> _YOUR INSTRUCTIONS_: A faithful copy without images is required: write out all the records exactly.

> _MATERIAL FOR THIS TASK_:
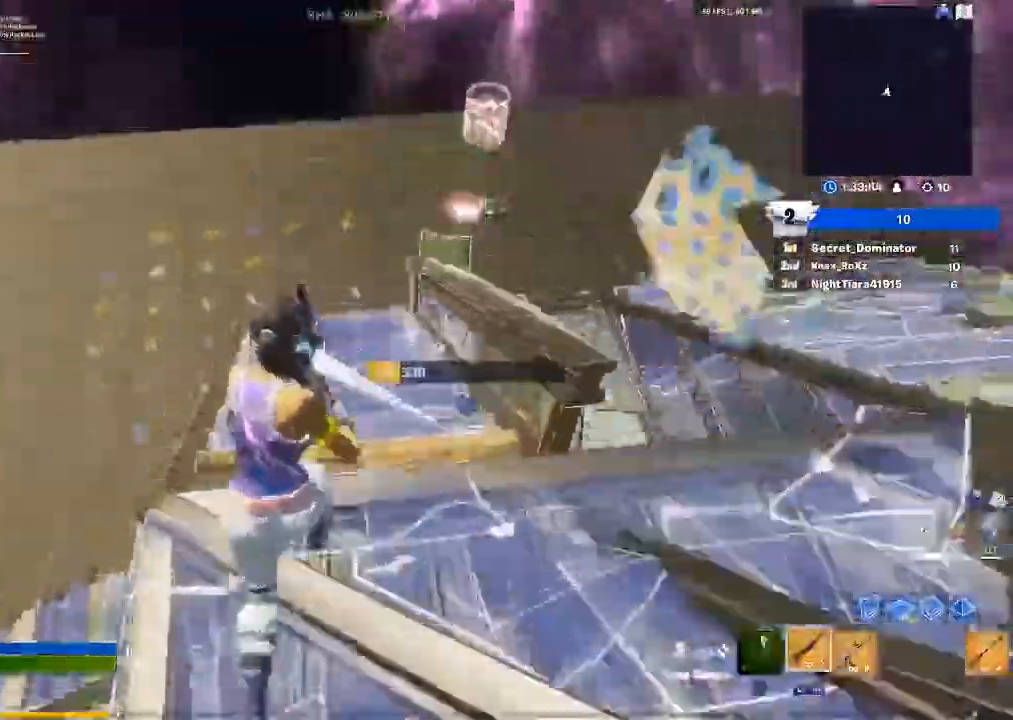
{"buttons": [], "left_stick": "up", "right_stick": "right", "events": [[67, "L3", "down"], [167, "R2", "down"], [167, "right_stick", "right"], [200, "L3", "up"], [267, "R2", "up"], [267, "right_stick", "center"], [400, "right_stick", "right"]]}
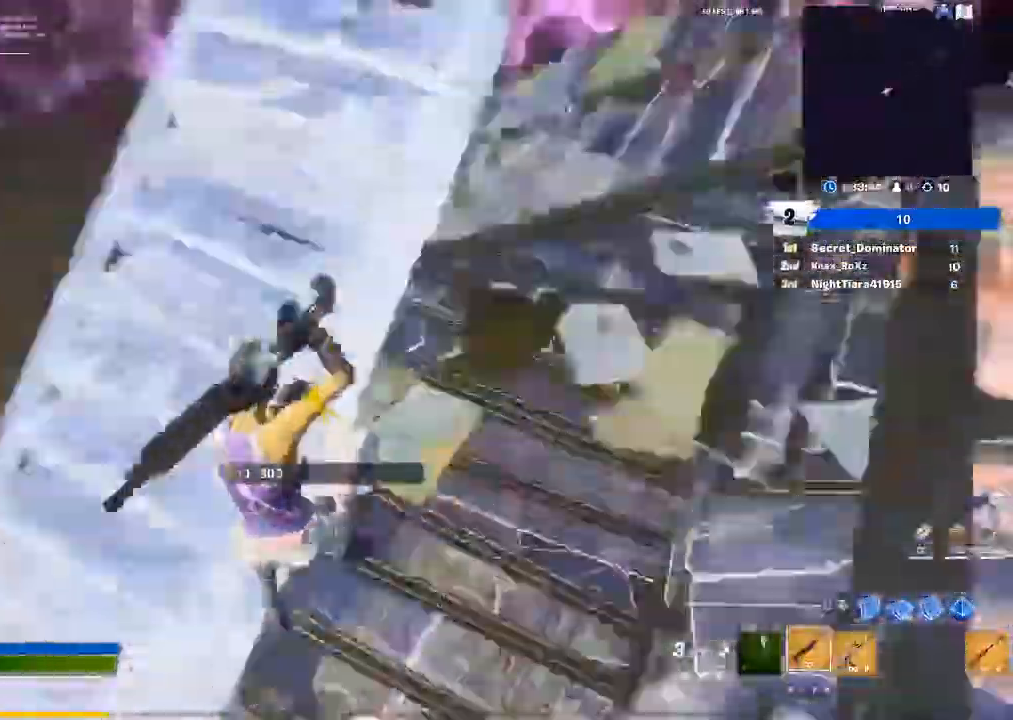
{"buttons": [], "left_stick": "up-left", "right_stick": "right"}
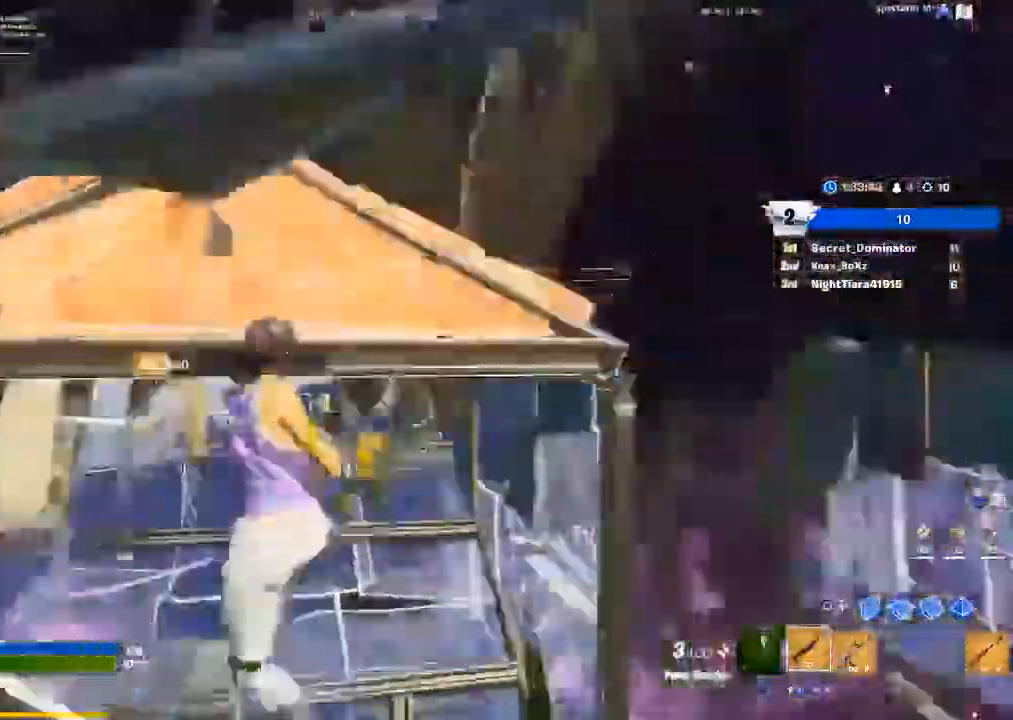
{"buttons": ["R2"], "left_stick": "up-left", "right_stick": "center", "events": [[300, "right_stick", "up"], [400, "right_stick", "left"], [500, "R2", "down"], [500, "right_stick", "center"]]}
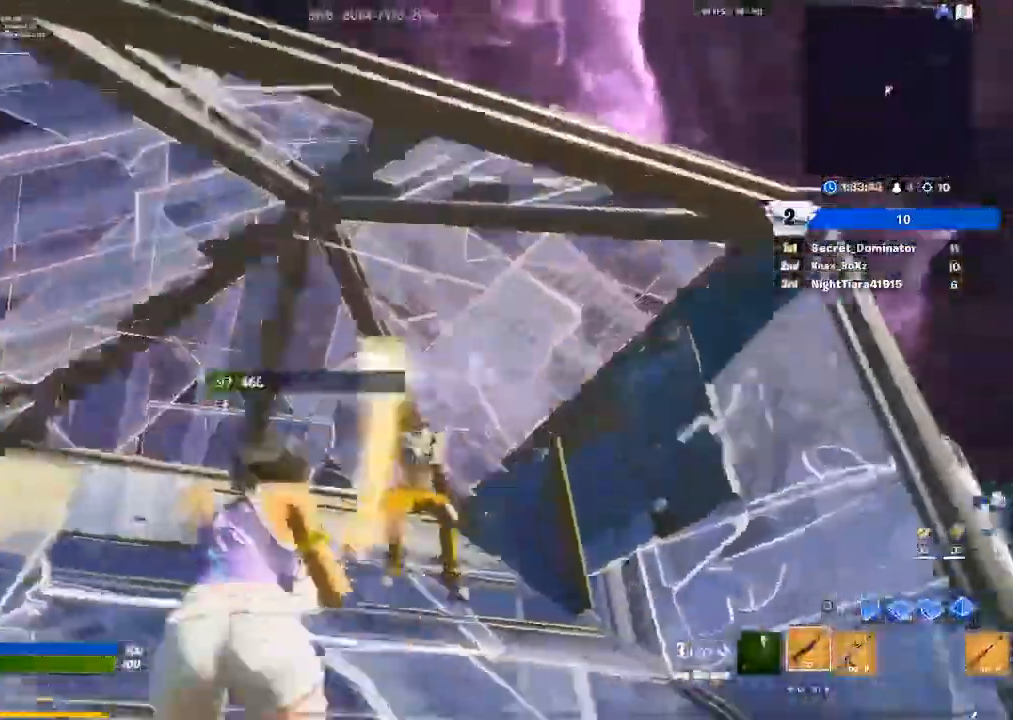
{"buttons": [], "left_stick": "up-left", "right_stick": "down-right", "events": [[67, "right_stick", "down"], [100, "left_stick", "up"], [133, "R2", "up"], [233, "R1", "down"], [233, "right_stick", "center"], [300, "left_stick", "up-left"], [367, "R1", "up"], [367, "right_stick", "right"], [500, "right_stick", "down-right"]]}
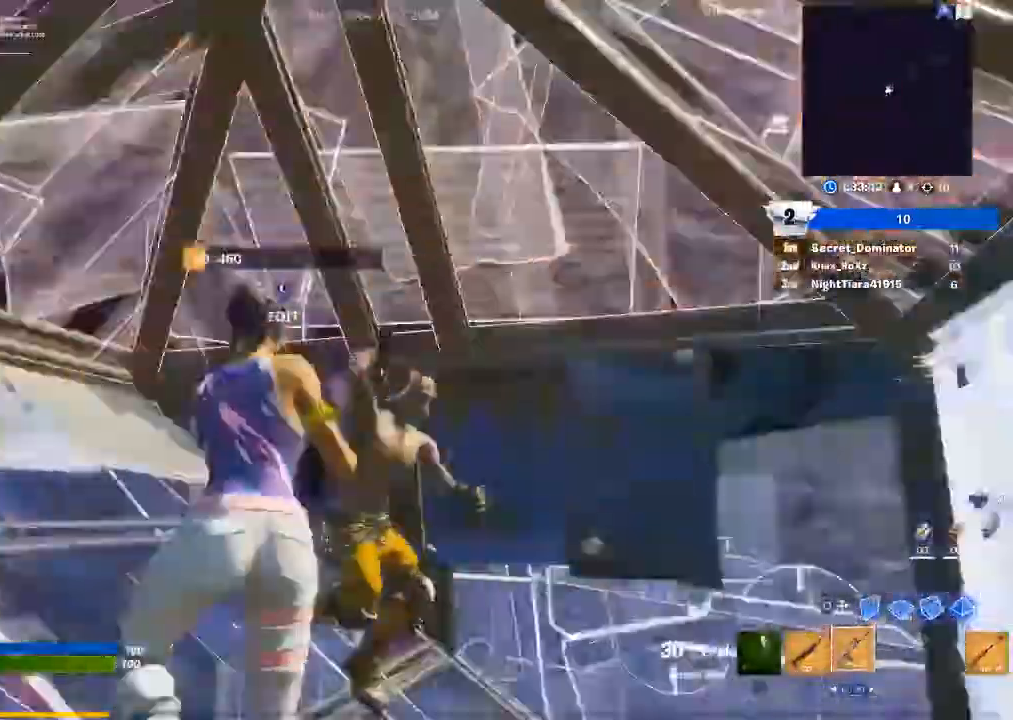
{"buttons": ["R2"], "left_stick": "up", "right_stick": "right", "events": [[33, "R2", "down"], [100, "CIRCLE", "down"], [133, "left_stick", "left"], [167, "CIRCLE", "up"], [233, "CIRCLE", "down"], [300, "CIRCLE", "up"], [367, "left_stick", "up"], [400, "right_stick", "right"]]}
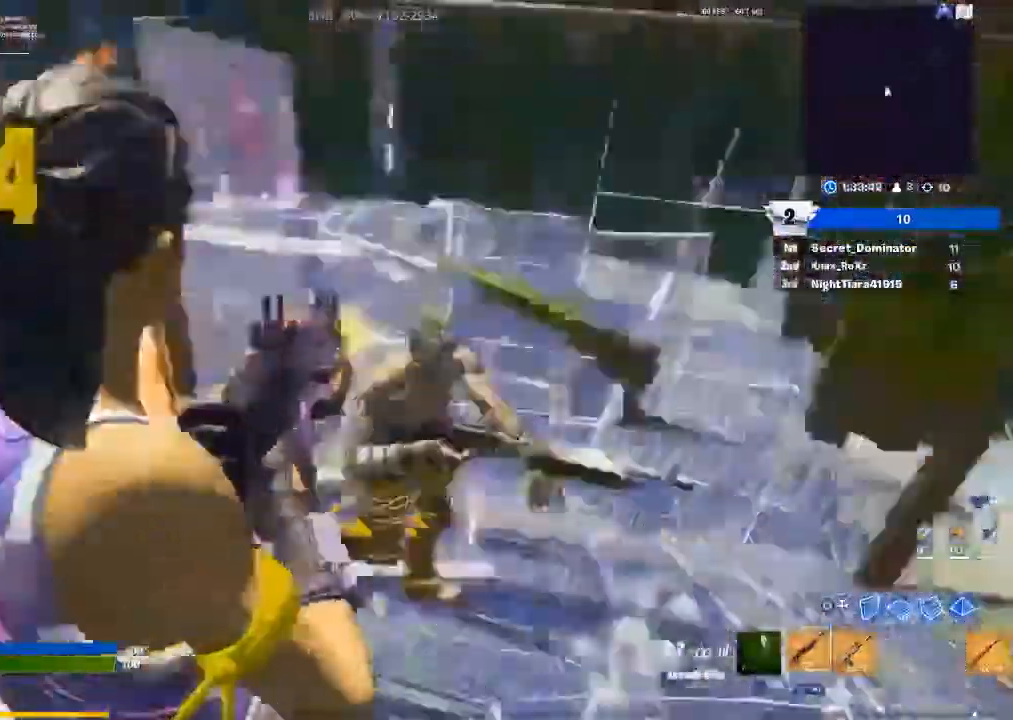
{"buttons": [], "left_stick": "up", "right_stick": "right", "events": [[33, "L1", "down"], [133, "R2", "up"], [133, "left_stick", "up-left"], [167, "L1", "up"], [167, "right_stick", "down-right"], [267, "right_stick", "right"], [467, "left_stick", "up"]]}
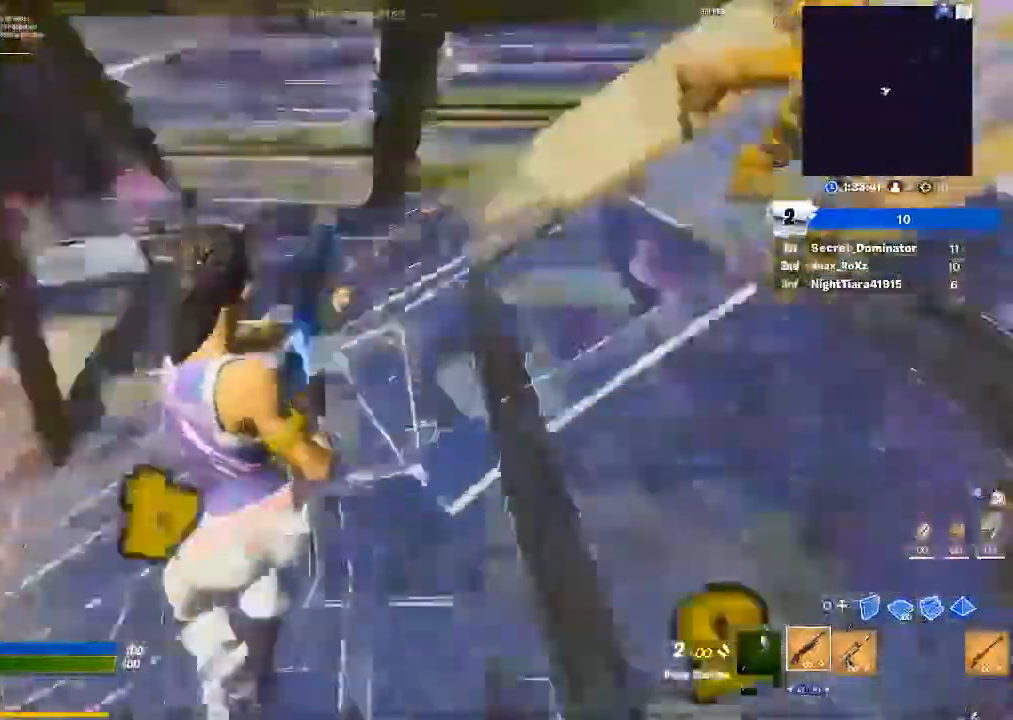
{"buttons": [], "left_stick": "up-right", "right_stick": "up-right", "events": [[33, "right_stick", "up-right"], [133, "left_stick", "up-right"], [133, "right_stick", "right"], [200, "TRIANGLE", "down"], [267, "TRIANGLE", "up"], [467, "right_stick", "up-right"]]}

> _RESPONSE FOR THIS EXERCISE_:
{"buttons": [], "left_stick": "up", "right_stick": "right", "events": [[67, "L3", "down"], [167, "R2", "down"], [167, "right_stick", "right"], [200, "L3", "up"], [267, "R2", "up"], [267, "right_stick", "center"], [400, "right_stick", "right"]]}
{"buttons": [], "left_stick": "up-left", "right_stick": "right"}
{"buttons": ["R2"], "left_stick": "up-left", "right_stick": "center", "events": [[300, "right_stick", "up"], [400, "right_stick", "left"], [500, "R2", "down"], [500, "right_stick", "center"]]}
{"buttons": [], "left_stick": "up-left", "right_stick": "down-right", "events": [[67, "right_stick", "down"], [100, "left_stick", "up"], [133, "R2", "up"], [233, "R1", "down"], [233, "right_stick", "center"], [300, "left_stick", "up-left"], [367, "R1", "up"], [367, "right_stick", "right"], [500, "right_stick", "down-right"]]}
{"buttons": ["R2"], "left_stick": "up", "right_stick": "right", "events": [[33, "R2", "down"], [100, "CIRCLE", "down"], [133, "left_stick", "left"], [167, "CIRCLE", "up"], [233, "CIRCLE", "down"], [300, "CIRCLE", "up"], [367, "left_stick", "up"], [400, "right_stick", "right"]]}
{"buttons": [], "left_stick": "up", "right_stick": "right", "events": [[33, "L1", "down"], [133, "R2", "up"], [133, "left_stick", "up-left"], [167, "L1", "up"], [167, "right_stick", "down-right"], [267, "right_stick", "right"], [467, "left_stick", "up"]]}
{"buttons": [], "left_stick": "up-right", "right_stick": "up-right", "events": [[33, "right_stick", "up-right"], [133, "left_stick", "up-right"], [133, "right_stick", "right"], [200, "TRIANGLE", "down"], [267, "TRIANGLE", "up"], [467, "right_stick", "up-right"]]}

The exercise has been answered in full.